• _TASK OBJECTIVE_
Answer these from the loyalty options notice:
(a) At what ratio are Loyalty Options offered against Shares issued?
(b) On what date is the Prospectus dated?
(c) Which section of the Corporations Act was the Prospectus prepared under?

• _DOCUMENT TEXT_
General Information

The prospectus accessible on this page (Prospectus) contains an offer (Offer) of loyalty-based Options (Loyalty Options) on the basis of one (1) Option for every ten (10) Shares issued to those investors who either:

  1. participated in the Company’s share purchase plan which closed on Friday, 24 May 2019 (SPP); or

  2. took part in the private placement announced on 12 April 2019, up to a maximum of 136,363 Loyalty Options per investor (Private Placement).

Important information

The Prospectus is an important document that should be read in its entirety. If you do not understand it, you should consult your professional adviser without delay. The Prospectus is dated 23 July 2019 and was lodged with the Australian Securities and Investments Commission on that date. Neither ASIC nor ASX takes any responsibility for the contents of the Prospectus. No securities will be allotted on the basis of the Prospectus later than thirteen (13) months after the date of issue of the Prospectus.

The Prospectus does not constitute an offer in any place in which, or to any person to whom, it will not be lawful to make such an offer. No action has been taken to lodge, register, or file the Prospectus in any jurisdiction outside Australia. The distribution of this Prospectus outside Australia may be restricted by law and persons who come into possession of this Prospectus outside should seek advice on and observe any such restrictions.

No person named in the Prospectus, nor any other person, guarantees the performance of the Company, the repayment of capital or the payment of a return on the Loyalty Options or any Shares which may be issued on their exercise. The information in the Prospectus does not constitute a securities recommendation or financial product advice. In preparing the Prospectus, the Company has not taken into account the investment objectives, financial situation or particular needs of any particular person.

Eligible Investors / Foreign Shareholders

The Prospectus relates to an issue of unlisted options to Eligible Investors, if those Eligible Investors were either:

  1. issued Shares (the SPP Shares) pursuant to the Company’s share purchase plan which opened on Wednesday, 1 May 2019 and closed on Friday, 24 May 2019 (the SPP); or

  2. issued Shares (the Placement Shares) pursuant to the placement made to sophisticated and professional investors announced by the Company on 12 April 2019.

For the purposes of the Offer, an Eligible Investor is a current or former Shareholder who has an address in any of Australia, New Zealand, Hong Kong, Singapore, the United Kingdom or any other jurisdiction where in the reasonable opinion of the Company it is lawful and practical for the Company to offer and issue Loyalty Options under the Prospectus.

Paper copies of the Prospectus may be obtained by contacting the Company.

The Prospectus has been prepared in accordance with Section 713 of the Corporations Act.

By accessing the Prospectus, you are taken to have confirmed that you have read and understood the notice and agree to these terms and conditions.

• _DATA EXCERPTS_
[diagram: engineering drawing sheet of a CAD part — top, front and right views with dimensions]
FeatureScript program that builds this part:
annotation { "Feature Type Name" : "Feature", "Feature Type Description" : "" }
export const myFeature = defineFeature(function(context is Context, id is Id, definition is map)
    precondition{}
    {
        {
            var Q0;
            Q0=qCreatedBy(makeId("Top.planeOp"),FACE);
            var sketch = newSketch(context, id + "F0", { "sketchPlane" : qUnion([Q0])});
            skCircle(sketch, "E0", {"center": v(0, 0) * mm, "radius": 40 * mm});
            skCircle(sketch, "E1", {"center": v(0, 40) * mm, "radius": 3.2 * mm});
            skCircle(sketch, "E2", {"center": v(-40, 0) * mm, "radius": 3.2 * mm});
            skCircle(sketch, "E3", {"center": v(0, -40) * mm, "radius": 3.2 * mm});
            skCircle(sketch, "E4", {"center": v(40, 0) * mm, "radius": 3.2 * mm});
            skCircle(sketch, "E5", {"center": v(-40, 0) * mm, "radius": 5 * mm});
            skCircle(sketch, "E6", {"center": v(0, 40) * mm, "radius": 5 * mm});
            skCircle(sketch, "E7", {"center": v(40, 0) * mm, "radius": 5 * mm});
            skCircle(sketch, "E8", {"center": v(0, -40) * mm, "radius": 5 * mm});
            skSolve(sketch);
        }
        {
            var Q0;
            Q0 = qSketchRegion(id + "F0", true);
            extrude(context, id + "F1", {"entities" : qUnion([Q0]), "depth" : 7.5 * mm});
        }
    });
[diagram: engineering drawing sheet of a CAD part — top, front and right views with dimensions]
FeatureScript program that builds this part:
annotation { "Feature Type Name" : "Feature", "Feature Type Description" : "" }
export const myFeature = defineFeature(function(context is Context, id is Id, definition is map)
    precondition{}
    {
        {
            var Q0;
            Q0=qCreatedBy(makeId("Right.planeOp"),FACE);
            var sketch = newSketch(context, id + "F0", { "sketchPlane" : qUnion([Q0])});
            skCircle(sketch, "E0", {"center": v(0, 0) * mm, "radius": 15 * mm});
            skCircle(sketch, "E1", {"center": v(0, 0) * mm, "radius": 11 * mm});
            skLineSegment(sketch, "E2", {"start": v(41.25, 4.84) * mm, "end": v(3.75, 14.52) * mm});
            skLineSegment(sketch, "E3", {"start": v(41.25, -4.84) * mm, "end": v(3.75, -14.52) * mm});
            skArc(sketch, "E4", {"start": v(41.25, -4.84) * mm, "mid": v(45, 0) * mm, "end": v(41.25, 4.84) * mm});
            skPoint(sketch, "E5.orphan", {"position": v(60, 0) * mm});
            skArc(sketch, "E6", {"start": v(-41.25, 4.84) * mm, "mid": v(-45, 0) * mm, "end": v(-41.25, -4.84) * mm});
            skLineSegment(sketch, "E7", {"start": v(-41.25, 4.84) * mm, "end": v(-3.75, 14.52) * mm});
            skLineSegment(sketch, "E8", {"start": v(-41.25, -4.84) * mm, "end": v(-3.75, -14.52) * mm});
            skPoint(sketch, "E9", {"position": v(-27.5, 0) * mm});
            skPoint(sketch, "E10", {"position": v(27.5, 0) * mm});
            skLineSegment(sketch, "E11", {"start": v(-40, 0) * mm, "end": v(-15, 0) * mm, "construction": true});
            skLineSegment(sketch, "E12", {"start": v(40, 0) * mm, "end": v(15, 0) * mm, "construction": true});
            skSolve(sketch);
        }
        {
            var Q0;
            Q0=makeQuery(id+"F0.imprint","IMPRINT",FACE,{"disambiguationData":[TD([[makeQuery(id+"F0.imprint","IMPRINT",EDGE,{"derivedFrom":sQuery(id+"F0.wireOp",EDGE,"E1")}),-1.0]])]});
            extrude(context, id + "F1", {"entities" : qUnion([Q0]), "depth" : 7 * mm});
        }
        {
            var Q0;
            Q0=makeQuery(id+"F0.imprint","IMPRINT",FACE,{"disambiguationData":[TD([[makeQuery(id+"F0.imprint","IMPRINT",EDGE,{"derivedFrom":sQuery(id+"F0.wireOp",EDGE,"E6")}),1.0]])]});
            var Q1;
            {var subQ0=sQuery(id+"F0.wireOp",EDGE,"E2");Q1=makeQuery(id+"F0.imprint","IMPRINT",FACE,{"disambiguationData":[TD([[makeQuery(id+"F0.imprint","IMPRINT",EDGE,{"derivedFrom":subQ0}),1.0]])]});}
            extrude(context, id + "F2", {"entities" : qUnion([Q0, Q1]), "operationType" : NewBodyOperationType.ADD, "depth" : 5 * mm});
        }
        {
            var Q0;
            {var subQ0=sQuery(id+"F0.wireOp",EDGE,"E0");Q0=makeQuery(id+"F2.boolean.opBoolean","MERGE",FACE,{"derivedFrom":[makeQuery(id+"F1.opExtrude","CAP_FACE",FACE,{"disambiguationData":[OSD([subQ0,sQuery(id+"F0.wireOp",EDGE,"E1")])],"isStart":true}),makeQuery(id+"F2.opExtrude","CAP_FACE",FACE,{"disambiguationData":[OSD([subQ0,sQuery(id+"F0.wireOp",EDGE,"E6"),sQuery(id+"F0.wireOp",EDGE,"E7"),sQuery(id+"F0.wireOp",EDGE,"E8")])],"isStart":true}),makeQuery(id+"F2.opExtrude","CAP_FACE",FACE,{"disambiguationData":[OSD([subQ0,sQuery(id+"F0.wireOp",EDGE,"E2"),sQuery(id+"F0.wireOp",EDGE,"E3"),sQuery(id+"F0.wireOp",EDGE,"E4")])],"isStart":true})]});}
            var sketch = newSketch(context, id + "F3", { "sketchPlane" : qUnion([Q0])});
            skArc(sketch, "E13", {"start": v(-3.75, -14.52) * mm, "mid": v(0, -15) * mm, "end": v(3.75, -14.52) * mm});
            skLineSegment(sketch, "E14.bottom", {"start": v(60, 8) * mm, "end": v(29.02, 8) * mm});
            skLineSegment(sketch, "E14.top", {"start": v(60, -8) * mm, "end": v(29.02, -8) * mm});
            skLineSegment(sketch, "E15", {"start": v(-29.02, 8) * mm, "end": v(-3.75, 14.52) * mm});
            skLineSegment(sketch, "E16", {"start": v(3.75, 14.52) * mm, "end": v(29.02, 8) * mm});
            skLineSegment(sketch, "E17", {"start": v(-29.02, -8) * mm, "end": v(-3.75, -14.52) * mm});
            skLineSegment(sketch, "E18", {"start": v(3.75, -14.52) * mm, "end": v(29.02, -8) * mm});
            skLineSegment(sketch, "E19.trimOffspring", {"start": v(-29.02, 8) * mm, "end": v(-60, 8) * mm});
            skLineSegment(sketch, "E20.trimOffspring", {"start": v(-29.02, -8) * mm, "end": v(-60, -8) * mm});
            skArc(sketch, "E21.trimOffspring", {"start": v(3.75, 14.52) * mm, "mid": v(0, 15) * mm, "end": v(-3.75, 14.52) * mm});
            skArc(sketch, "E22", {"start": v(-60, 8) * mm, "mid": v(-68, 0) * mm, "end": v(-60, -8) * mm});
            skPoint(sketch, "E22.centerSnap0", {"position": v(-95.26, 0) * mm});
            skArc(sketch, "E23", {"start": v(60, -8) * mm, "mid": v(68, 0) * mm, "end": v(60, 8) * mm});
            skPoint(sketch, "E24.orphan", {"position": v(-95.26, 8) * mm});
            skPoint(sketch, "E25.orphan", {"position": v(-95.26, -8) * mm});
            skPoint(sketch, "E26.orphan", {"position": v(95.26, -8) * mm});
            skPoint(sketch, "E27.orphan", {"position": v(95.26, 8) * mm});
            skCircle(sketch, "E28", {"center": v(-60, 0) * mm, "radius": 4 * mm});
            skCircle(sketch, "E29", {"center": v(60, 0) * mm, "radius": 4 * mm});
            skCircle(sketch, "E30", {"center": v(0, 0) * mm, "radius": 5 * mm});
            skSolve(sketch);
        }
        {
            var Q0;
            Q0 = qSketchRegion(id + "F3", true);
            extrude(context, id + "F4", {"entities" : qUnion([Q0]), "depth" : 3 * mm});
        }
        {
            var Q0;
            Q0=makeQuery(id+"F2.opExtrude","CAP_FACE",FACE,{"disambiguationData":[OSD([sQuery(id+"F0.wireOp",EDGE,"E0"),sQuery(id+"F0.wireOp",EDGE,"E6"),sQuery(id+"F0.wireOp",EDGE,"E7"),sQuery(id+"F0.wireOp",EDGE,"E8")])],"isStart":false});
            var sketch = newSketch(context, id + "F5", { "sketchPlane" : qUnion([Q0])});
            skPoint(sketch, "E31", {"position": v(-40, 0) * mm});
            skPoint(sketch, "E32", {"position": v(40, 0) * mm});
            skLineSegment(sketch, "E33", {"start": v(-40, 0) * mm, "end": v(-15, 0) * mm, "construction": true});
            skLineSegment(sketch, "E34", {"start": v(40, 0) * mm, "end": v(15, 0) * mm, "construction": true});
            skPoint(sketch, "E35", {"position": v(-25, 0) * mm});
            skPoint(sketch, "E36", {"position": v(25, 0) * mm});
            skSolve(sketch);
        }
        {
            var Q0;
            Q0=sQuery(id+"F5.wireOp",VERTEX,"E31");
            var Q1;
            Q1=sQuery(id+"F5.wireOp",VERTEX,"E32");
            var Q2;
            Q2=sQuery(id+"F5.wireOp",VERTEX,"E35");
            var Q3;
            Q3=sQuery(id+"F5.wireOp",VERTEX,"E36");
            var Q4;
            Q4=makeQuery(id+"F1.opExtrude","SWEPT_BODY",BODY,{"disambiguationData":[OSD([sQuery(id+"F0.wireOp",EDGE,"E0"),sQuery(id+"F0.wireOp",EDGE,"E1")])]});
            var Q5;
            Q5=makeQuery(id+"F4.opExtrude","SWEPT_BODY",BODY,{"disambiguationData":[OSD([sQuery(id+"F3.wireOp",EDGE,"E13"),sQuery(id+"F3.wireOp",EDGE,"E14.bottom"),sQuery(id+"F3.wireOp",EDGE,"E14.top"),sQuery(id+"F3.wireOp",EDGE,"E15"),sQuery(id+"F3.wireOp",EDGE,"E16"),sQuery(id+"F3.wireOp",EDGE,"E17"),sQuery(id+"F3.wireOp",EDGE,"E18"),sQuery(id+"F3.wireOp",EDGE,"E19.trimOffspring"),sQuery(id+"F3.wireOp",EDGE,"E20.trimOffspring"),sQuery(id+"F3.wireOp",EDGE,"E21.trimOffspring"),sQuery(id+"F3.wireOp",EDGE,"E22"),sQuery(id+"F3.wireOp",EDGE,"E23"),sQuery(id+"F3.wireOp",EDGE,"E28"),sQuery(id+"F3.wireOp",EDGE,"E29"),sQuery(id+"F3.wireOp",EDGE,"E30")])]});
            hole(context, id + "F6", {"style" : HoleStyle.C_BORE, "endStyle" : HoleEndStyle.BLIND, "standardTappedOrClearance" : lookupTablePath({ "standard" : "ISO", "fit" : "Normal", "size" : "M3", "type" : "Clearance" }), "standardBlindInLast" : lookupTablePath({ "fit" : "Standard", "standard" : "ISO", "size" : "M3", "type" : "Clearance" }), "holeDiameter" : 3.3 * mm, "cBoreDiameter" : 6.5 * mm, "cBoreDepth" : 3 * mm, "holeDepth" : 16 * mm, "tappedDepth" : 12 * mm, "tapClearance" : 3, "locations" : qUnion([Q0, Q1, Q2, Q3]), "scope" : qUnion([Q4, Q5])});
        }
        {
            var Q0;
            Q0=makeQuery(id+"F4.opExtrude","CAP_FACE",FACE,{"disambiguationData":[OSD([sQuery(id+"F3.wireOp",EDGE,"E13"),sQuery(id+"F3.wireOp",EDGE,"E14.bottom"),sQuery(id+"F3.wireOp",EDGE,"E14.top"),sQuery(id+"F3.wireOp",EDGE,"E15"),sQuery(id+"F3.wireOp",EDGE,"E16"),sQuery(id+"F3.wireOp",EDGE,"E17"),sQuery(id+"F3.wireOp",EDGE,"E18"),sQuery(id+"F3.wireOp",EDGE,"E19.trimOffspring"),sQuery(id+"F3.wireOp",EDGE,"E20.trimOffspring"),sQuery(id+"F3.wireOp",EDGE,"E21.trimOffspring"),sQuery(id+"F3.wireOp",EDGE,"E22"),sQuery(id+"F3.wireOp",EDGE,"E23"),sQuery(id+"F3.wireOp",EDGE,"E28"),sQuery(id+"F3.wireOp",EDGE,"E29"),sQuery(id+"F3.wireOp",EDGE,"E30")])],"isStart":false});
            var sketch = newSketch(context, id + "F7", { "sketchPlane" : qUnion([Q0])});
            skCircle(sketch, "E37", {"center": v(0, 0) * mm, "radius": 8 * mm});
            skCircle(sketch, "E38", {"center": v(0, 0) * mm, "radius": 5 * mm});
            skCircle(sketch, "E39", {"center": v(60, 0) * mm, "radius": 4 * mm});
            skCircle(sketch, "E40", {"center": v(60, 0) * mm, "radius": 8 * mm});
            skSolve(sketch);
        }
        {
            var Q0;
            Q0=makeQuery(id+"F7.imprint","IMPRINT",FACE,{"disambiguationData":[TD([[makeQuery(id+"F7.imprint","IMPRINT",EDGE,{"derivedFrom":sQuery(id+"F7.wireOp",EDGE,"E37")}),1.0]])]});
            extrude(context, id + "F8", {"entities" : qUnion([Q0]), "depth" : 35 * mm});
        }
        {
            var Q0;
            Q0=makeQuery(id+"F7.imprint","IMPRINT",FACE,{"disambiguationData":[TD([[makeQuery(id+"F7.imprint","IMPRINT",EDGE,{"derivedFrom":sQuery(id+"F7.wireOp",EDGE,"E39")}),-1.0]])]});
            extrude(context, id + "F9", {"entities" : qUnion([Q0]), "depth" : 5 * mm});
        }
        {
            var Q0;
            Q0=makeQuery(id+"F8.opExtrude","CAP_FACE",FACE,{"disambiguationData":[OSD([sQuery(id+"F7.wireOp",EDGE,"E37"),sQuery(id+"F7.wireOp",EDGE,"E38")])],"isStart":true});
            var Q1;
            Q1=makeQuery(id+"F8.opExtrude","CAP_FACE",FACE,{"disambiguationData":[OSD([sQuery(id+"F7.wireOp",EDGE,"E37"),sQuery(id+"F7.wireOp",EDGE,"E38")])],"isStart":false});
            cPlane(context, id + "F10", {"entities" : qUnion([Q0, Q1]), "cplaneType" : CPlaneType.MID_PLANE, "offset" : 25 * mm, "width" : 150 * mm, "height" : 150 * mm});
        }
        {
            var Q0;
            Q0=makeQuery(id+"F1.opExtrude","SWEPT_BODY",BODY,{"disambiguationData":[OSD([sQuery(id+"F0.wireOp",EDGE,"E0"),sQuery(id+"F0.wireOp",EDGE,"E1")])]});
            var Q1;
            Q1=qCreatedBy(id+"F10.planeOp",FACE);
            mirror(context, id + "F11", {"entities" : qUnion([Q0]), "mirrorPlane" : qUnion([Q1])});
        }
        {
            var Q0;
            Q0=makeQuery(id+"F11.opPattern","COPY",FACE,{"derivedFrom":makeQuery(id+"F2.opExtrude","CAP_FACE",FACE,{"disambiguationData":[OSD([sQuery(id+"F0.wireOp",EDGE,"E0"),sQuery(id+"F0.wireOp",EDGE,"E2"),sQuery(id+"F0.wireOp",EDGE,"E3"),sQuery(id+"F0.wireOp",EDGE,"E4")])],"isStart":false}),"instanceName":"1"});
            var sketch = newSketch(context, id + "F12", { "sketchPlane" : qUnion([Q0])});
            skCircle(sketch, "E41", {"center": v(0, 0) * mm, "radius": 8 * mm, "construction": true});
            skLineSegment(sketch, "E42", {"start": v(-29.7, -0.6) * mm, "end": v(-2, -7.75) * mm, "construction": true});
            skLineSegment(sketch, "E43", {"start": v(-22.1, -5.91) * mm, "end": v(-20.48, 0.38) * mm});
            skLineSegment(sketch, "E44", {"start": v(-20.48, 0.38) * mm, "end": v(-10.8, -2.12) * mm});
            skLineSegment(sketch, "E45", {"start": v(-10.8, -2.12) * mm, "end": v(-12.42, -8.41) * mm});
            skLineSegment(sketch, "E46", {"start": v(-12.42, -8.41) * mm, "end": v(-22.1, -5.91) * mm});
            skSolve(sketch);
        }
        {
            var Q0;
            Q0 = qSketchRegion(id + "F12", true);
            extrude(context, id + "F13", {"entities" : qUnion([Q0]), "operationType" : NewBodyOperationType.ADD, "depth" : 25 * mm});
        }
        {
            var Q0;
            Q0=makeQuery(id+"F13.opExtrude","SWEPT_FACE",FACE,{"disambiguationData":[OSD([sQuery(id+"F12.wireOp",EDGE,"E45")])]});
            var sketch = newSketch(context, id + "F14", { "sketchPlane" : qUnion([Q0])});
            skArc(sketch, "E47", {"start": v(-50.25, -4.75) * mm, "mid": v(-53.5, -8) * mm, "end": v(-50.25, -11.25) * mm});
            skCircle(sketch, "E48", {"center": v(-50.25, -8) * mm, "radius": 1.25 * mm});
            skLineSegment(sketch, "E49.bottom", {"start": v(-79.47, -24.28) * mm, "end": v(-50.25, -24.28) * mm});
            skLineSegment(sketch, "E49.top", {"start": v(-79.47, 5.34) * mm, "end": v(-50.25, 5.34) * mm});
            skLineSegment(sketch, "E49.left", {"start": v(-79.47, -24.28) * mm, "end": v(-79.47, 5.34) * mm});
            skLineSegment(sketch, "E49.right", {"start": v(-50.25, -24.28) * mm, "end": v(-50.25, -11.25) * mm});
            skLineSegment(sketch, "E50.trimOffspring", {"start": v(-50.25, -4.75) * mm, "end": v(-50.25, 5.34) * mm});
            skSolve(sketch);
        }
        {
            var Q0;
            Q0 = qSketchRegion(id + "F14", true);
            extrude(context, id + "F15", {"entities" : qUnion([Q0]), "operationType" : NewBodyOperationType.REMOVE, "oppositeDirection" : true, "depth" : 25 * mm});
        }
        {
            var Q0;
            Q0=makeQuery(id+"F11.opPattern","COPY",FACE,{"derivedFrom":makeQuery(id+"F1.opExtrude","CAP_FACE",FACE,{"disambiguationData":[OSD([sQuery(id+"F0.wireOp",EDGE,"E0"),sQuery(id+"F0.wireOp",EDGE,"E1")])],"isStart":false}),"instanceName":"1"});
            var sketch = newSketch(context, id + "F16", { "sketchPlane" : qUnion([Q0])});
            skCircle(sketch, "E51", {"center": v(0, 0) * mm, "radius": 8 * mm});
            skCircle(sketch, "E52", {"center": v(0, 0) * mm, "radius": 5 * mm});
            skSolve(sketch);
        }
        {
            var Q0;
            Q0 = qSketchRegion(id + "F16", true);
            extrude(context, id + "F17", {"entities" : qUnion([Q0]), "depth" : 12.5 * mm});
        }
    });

• _YOUR RESPONSE_
(a) One Option for every ten Shares issued.
(b) 23 July 2019.
(c) Section 713.